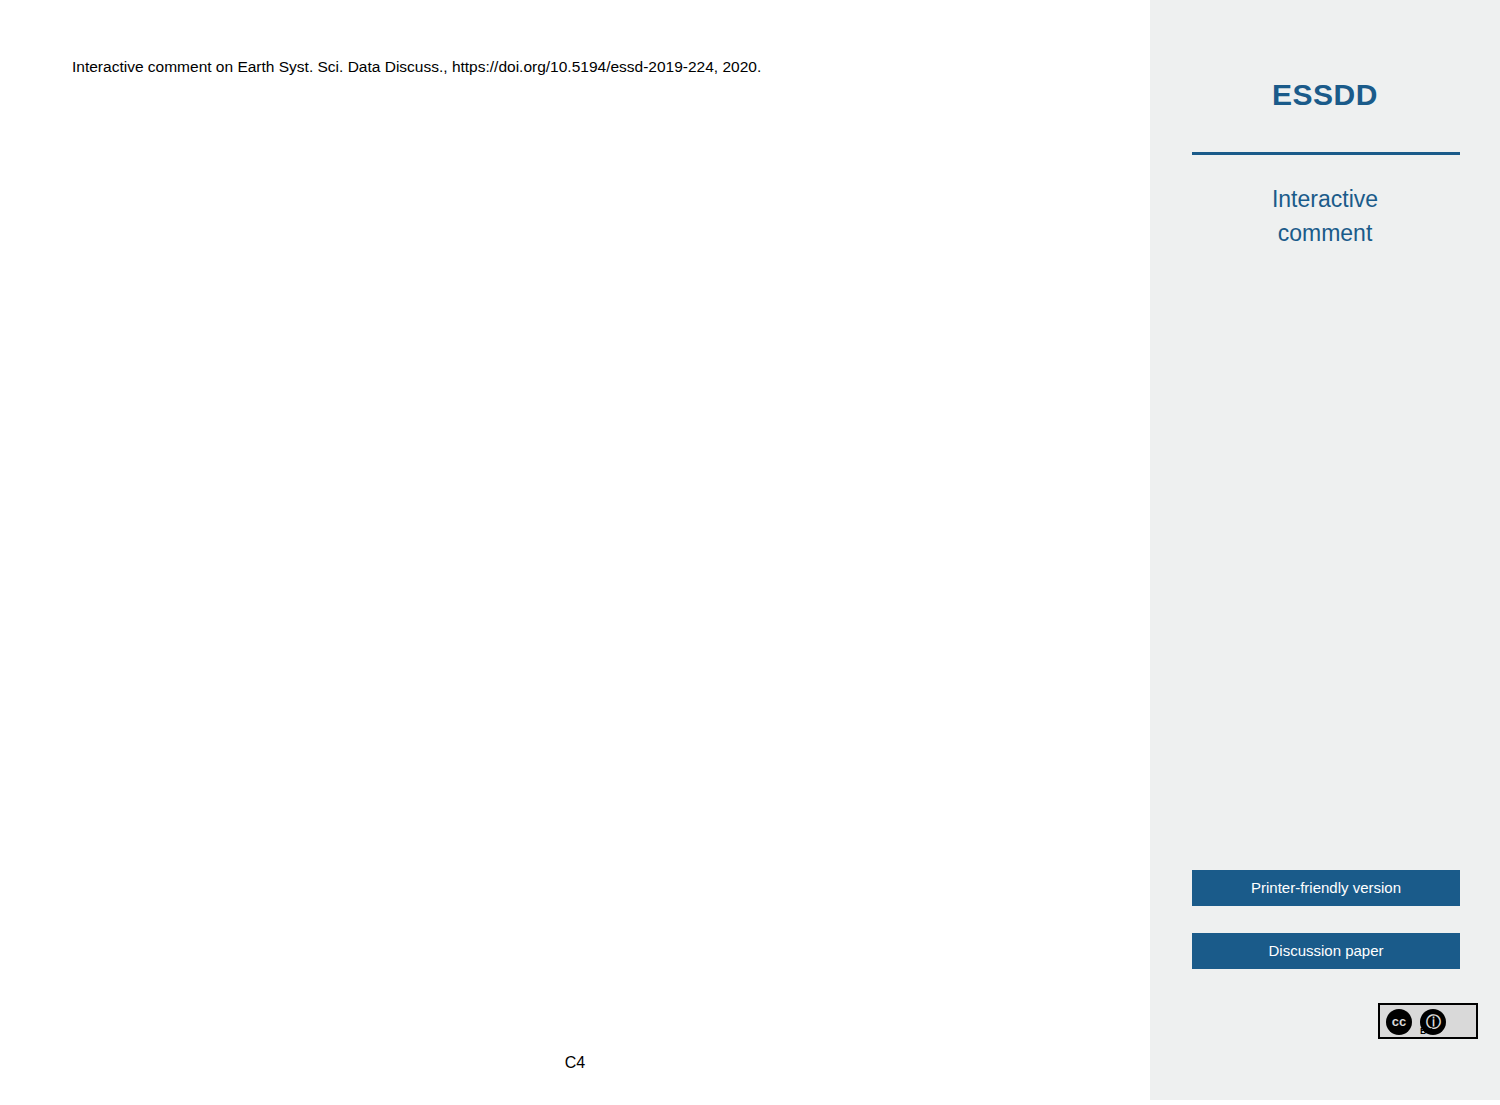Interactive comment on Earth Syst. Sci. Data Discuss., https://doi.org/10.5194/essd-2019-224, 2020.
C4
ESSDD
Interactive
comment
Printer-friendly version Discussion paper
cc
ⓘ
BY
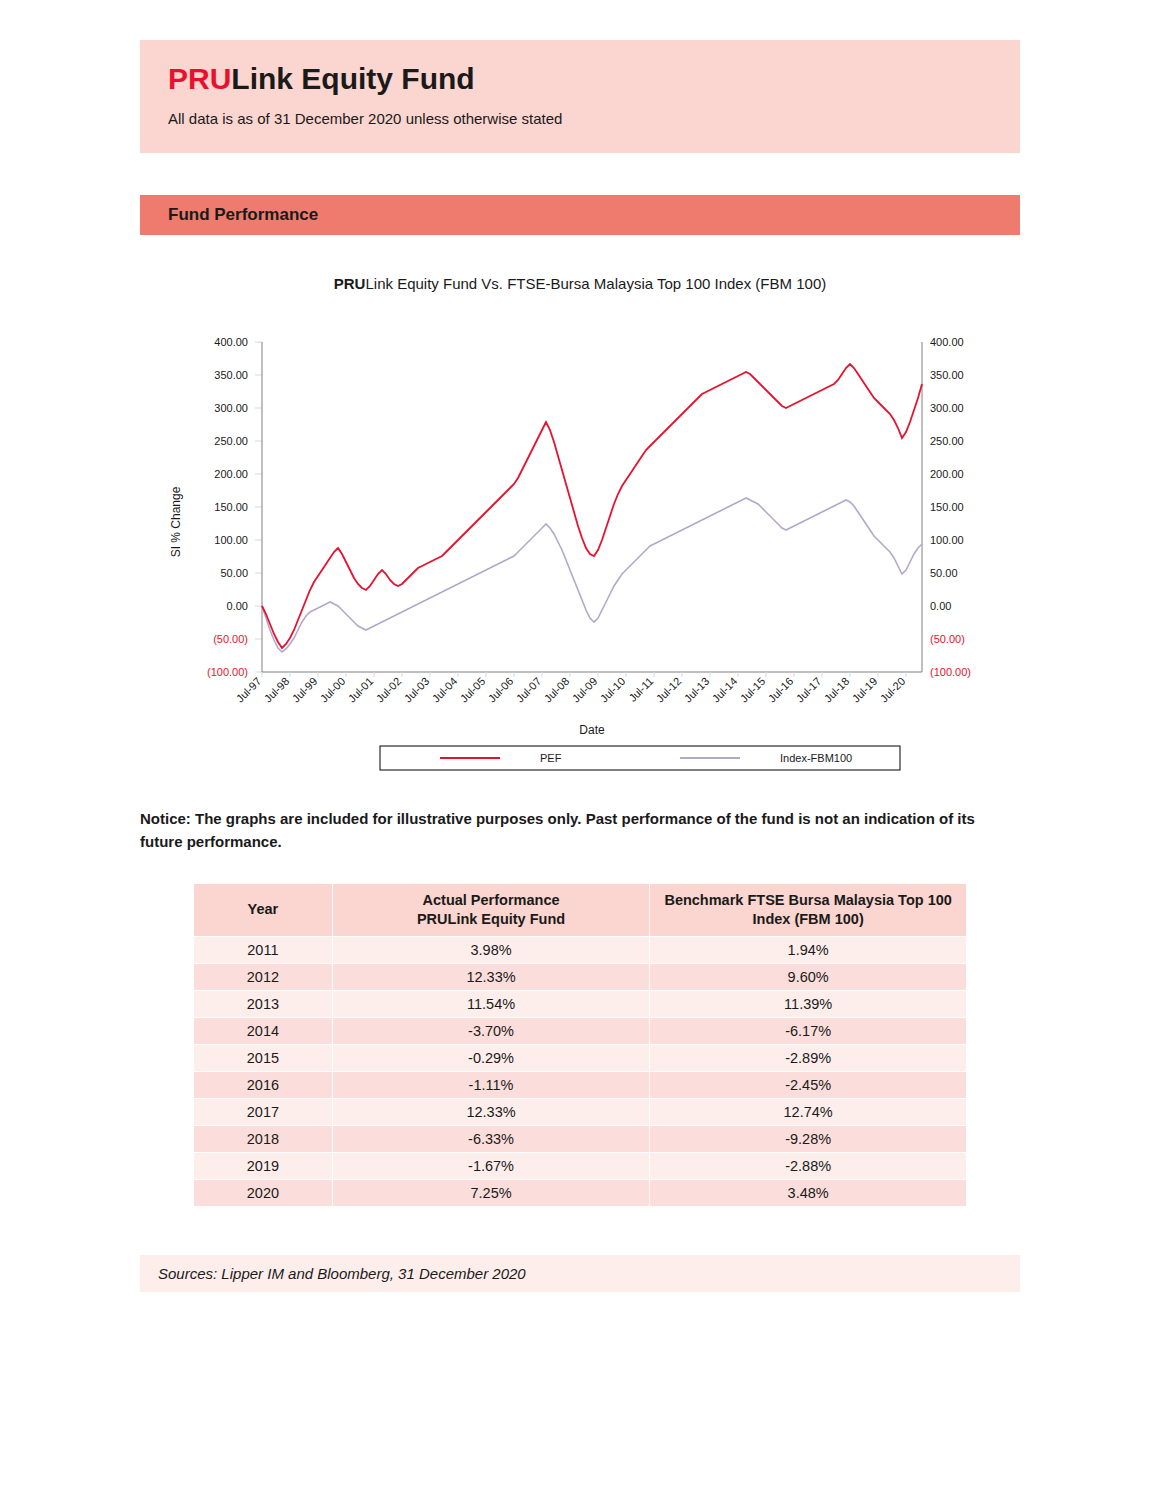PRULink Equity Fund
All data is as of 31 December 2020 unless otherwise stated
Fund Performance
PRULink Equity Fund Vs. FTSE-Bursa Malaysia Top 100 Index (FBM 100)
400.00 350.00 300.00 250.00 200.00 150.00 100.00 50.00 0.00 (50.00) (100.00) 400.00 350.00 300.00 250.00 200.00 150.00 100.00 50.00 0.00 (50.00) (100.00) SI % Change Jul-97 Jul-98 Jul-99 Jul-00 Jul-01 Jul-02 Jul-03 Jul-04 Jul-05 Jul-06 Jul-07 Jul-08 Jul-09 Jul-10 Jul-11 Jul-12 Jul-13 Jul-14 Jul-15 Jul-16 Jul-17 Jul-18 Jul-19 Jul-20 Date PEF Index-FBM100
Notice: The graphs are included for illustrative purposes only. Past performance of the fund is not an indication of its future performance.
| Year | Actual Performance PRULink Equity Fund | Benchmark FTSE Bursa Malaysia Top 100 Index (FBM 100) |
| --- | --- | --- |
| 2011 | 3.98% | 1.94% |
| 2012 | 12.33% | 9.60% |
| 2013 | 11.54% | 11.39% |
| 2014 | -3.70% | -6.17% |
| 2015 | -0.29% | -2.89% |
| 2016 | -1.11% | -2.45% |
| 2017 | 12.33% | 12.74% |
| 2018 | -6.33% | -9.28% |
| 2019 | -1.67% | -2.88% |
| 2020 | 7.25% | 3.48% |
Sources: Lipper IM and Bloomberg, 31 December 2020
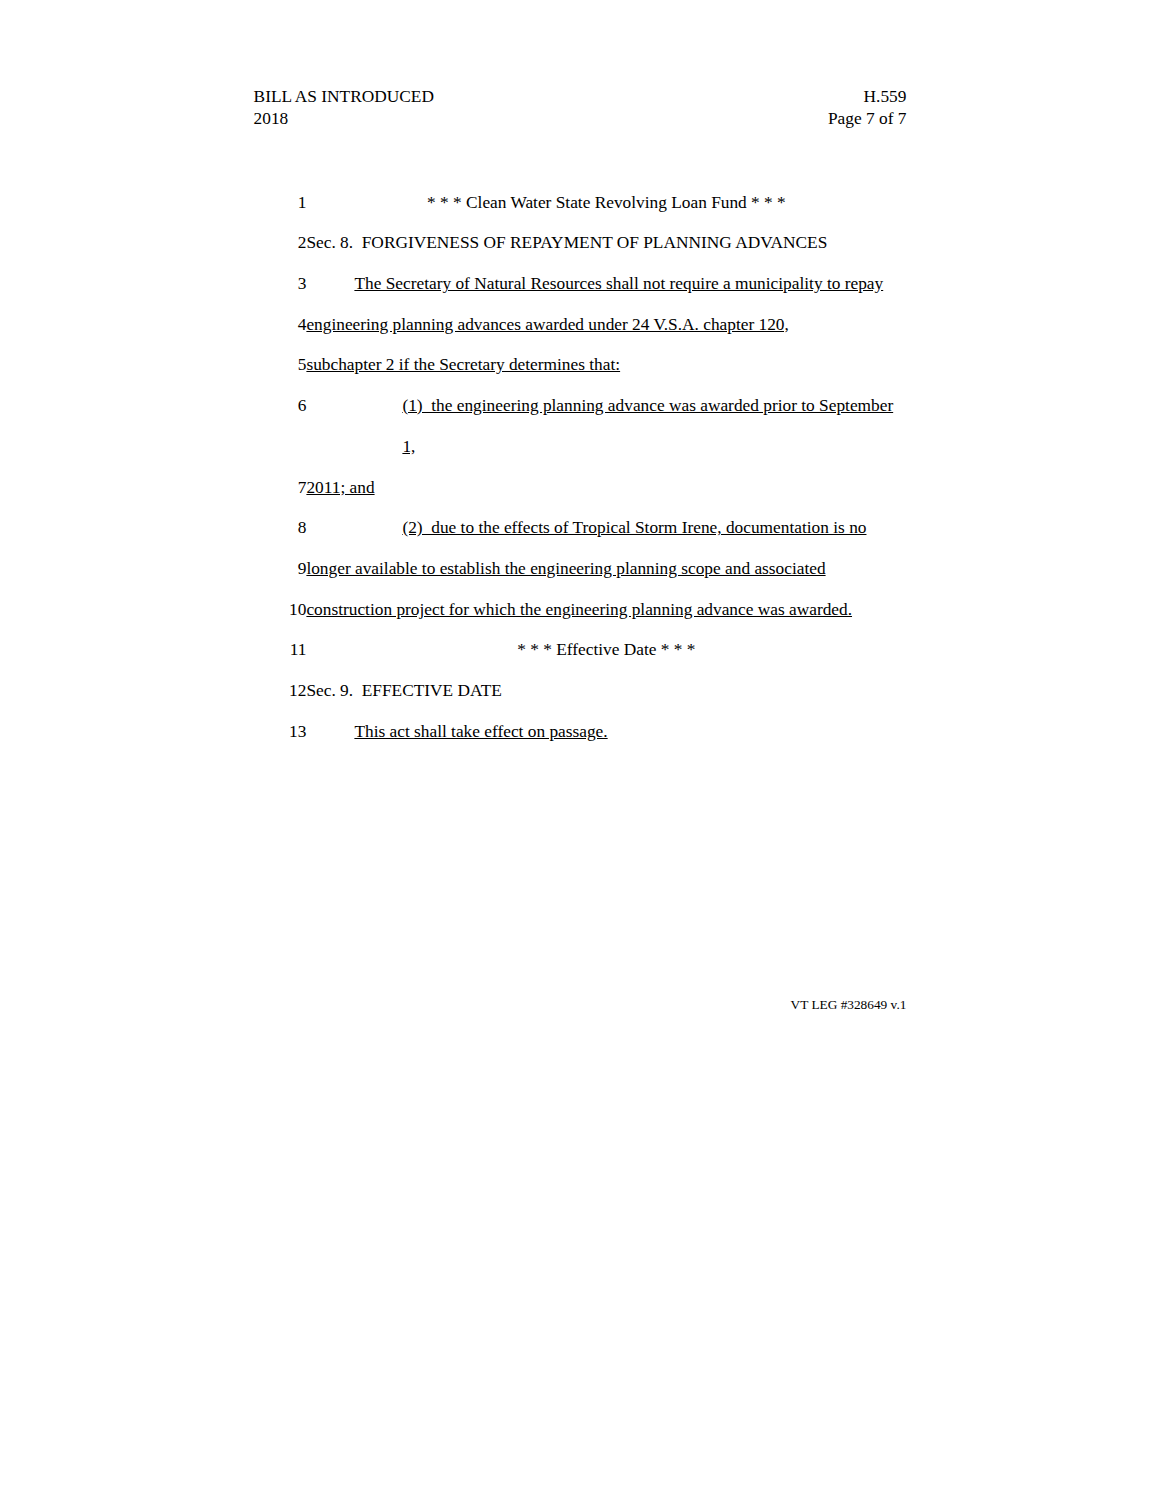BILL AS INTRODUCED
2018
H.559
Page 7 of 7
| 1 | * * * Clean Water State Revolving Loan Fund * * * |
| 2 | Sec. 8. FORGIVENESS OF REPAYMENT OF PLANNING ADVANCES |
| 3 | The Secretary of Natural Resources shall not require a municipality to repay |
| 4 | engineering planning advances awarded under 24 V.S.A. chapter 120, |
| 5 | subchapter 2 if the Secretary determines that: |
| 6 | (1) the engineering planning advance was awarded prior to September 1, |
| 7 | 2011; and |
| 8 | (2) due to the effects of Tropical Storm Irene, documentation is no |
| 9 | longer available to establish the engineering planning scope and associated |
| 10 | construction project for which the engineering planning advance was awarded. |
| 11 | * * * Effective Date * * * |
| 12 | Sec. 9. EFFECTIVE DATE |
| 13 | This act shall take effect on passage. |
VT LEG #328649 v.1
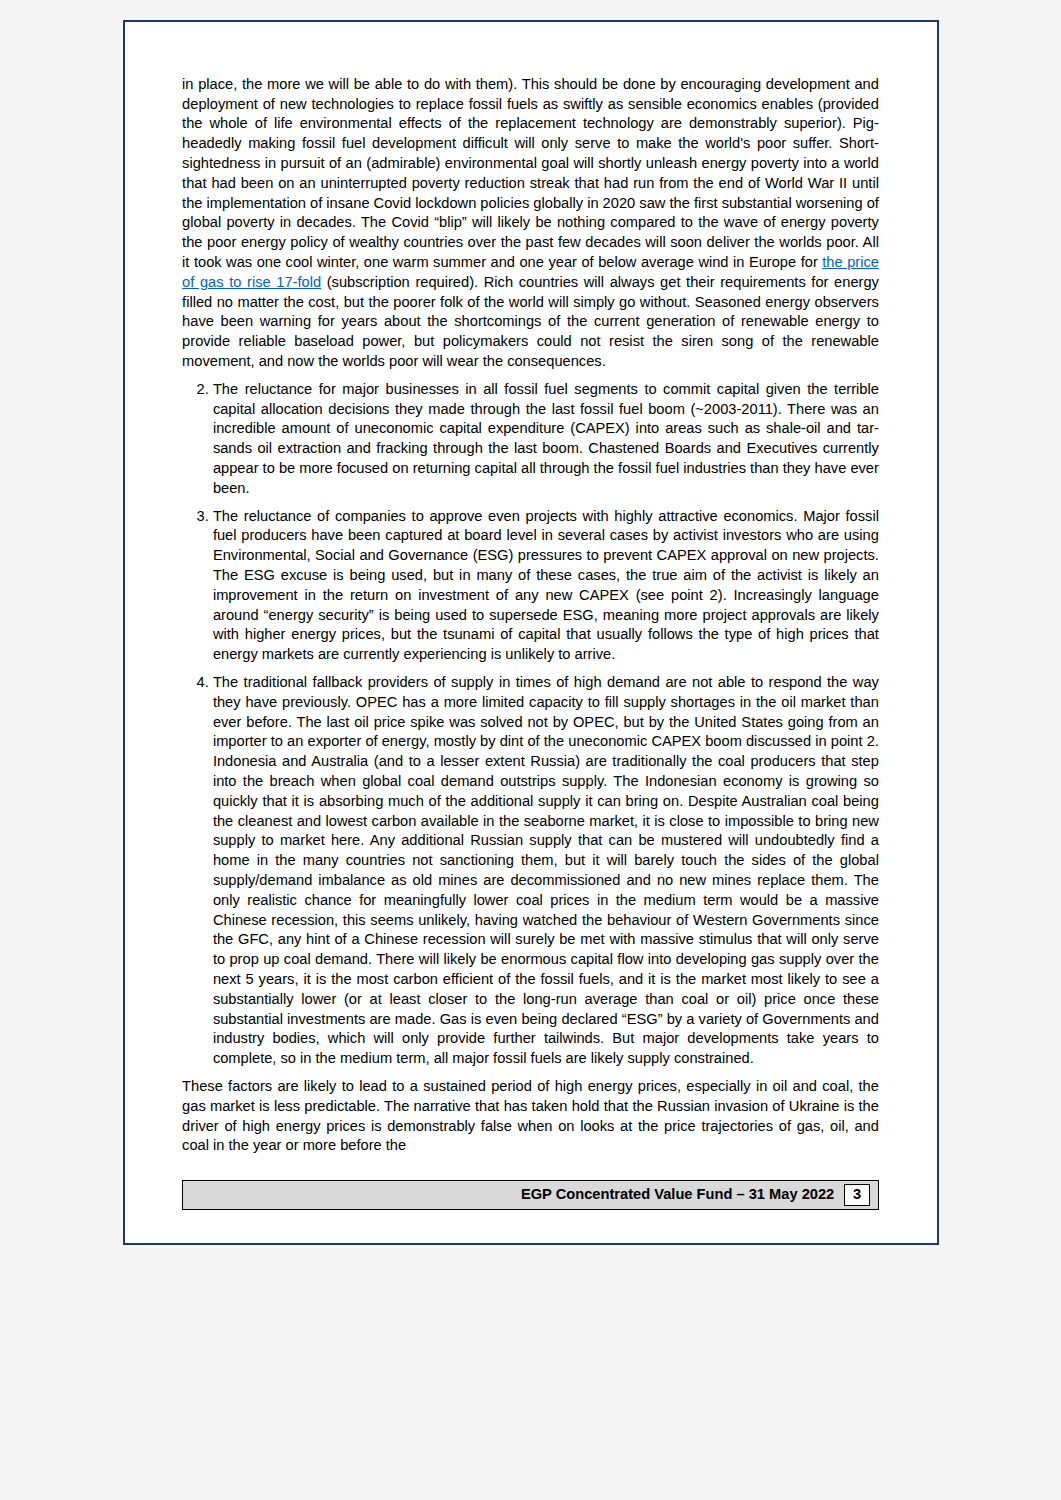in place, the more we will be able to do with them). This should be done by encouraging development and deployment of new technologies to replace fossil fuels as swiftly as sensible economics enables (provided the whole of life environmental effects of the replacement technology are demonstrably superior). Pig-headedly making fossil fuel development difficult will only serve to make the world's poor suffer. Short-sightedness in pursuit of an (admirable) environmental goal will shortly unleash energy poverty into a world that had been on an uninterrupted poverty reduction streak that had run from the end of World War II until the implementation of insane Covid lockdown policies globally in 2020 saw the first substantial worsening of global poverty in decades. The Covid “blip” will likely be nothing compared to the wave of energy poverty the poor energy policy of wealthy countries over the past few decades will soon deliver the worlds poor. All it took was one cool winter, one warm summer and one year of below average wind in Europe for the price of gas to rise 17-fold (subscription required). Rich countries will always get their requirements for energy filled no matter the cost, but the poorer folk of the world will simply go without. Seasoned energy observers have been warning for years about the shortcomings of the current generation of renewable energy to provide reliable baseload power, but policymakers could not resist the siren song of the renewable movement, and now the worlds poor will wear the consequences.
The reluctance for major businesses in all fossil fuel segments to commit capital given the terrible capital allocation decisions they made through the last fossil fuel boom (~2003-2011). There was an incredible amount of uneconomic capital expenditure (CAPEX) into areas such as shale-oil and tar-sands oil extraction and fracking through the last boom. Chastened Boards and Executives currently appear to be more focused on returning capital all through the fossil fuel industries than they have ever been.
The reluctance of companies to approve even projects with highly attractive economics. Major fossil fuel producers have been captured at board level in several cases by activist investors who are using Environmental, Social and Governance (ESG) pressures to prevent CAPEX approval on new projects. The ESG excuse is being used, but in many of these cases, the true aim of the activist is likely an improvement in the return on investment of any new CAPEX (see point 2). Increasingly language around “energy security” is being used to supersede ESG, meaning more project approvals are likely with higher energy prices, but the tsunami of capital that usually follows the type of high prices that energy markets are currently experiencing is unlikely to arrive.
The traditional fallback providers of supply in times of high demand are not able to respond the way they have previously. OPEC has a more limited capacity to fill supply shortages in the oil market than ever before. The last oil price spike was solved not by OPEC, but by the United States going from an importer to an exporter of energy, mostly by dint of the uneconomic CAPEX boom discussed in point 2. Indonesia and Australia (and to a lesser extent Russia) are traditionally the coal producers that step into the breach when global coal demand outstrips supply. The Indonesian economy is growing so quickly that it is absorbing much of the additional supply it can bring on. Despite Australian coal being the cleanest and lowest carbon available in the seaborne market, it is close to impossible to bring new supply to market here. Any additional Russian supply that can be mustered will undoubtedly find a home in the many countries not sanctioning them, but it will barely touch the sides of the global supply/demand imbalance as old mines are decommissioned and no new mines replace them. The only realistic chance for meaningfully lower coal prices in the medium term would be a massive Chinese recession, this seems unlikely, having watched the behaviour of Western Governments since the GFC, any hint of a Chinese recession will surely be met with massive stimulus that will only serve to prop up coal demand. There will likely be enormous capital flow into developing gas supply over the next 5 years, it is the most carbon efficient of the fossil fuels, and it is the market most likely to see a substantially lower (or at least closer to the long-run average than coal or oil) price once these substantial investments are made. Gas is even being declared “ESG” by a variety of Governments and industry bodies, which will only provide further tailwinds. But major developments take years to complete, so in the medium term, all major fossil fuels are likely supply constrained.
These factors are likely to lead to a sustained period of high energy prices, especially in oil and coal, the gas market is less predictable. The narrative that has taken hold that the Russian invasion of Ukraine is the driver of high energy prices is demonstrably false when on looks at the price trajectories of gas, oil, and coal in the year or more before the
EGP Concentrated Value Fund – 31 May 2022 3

****

● **Your instructions**: Find how many lines of the listing include the string "Bursa" and give that number, nothing else.

● **Your solution**: 2